Alcohol Treatment Help: What Makes an Addiction

There are many drugs that are legal. Alcohol is legal. Nicotine is legal. Caffeine is legal. Over the counter drugs like Ibuprofen and Acetaminophen (also known as Tylenol) are legal. This does not mean that these common drugs aren’t addictive. On the contrary-how many people do you know that have spent years trying to stop smoking? With the prevalence of coffee shops in America, how many of your coworkers run to the nearest coffee shop as soon as they have a tiny headache or start to feel sleepy? How many people do you know (possibly yourself included) who respond to a hard day at work by drinking alcohol when they get home? How do you know when something is simply a compulsion and when it is an addiction?

At a drug and alcohol treatment center in Delray Beach, Florida, addiction and medical experts teach drug and alcohol addicts the difference between having a compulsion or a strong affinity for something and having an actual addiction. The therapists and other staff workers work hard with the treatment center’s clients to identify their addiction triggers and work on new ways to calm themselves down or deal with those triggers in a way that does not depend on alcohol or drugs.

So what is an addiction? What a rehab-worthy addiction different than an “every day” addiction?

Ask yourself if any of the following are true:

1. When you get up in the morning you drink a cup of coffee because it helps you wake up quicker.

2. When you get a headache you wait for it to go away and, if it doesn’t, you take a couple of over the counter pain killers to combat the pain.

3. After a really hard day at work, you pour yourself a glass of wine before making dinner (during which you might have another glass of wine).

4. When you suffer from a cold, you take an over the counter cold and flu aid to help keep your fever (and other symptoms) down until you can get home and get to bed.

5. If you can’t sleep at night and you’ve spent a couple of hours tossing and turning, you get up and take a sleep aid or an herbal supplement to help you fall asleep.

The previous scenarios are all signs of someone having control over the “legal drugs.” Here are the same five situations-and how an addict handles them.

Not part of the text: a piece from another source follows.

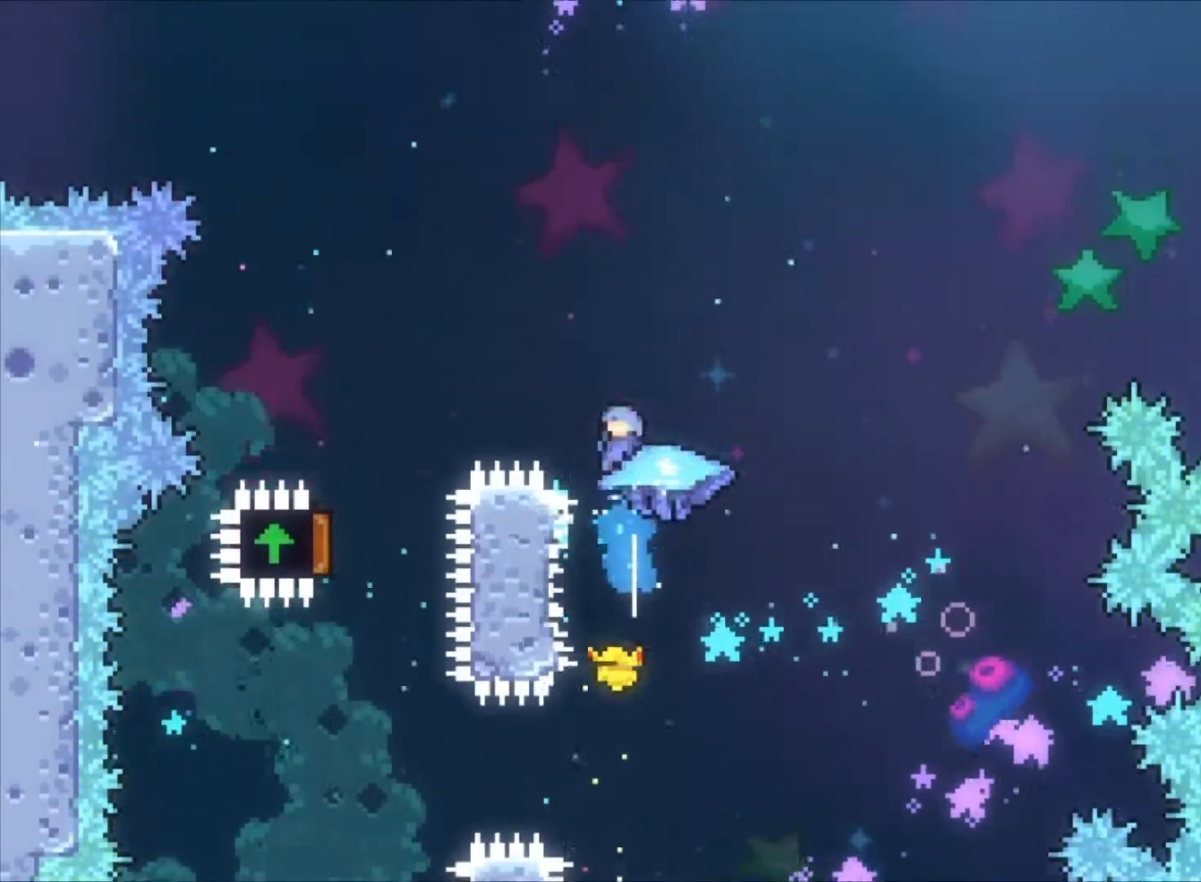
{"keys": ["up", "z"], "events": [[33, "x", "up"], [167, "left", "down"], [467, "left", "up"]]}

1. Immediately upon waking up you drink three or four cups of coffee and then stop in at the coffee shop on your way to work for another extra large espresso drink. During the day if you feel a little drowsy or sluggish, you immediately head to the break room coffee pot or make a coffee run to the nearby espresso stand. You might even take a couple of No Doz in the afternoon to fight off the post lunch drowsiness that always seems to hit at about two thirty. You do this every day. Even on days off. When you can’t get your six or seven cups of coffee each day you become irritable and lose control of your moods.

2. As soon as you feel a slight twinge of pain, you grab your bottle of ibuprofen and take six or seven pills. You might even have a prescription for vicodin and take one of those-just in case-or take one before you feel any pain, “just in case.”

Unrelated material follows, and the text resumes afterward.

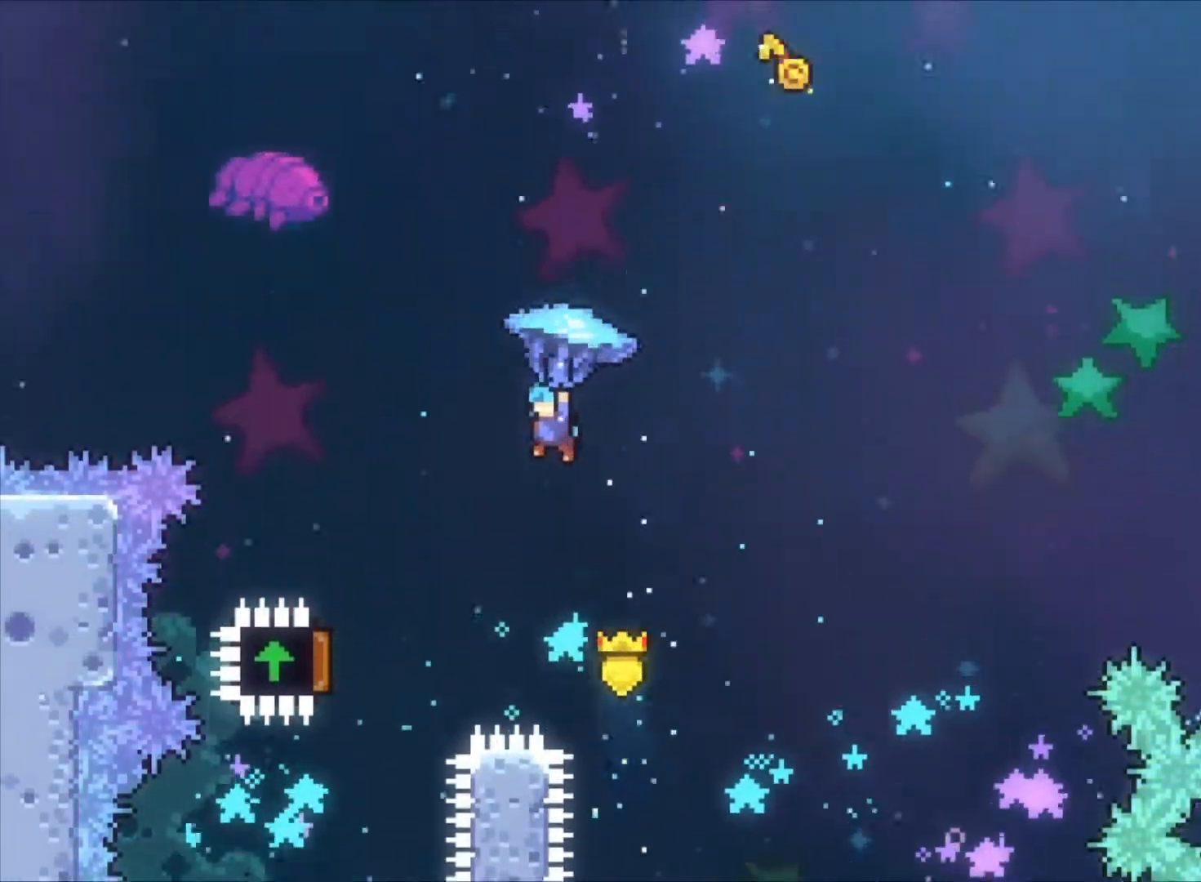
{"keys": ["left", "up", "z"], "events": [[333, "left", "down"]]}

3. As soon as you feel stress, you reach for the alcohol. You drink a bottle of wine before dinner on hard days at work (which has become most days) and can usually finish another bottle or two before bed. You might drink harder alcohol or keep a flask nearby at work to help even you out when you start to feel stressed.

4. You take two or three anti-histamines a day, just because. What started out as a way to combat allergies or a cold has become an affinity for the “medicine head” that accompanies these pills. You go through a box of anti-histamines a week, if not more.

5. Before your bedtime hits, you take a sleeping pill to help you feel tired. When it doesn’t kick in within ten minutes or so, you take another one. It can take six or seven over the counter sleep aids to help you sleep through a single night.

The experts at “drug and alcohol rehabs” or drug rehabilitation centers can help you figure out which compulsions have become addictions and teach you coping mechanisms to keep any new addictions from popping up once you have completed your drug and alcohol rehab program. Clients at the drug treatment center work with groups of peers and therapists to get sober and develop tools for staying sober in the real world.

And now I invite you to Drug Treatment. You are important. You can change your life. You deserve it. Please call me, Matthew Brindisi, right now at 866-211-5538 and speak to me or one of my staff. Learn more about Transformations Treatment today.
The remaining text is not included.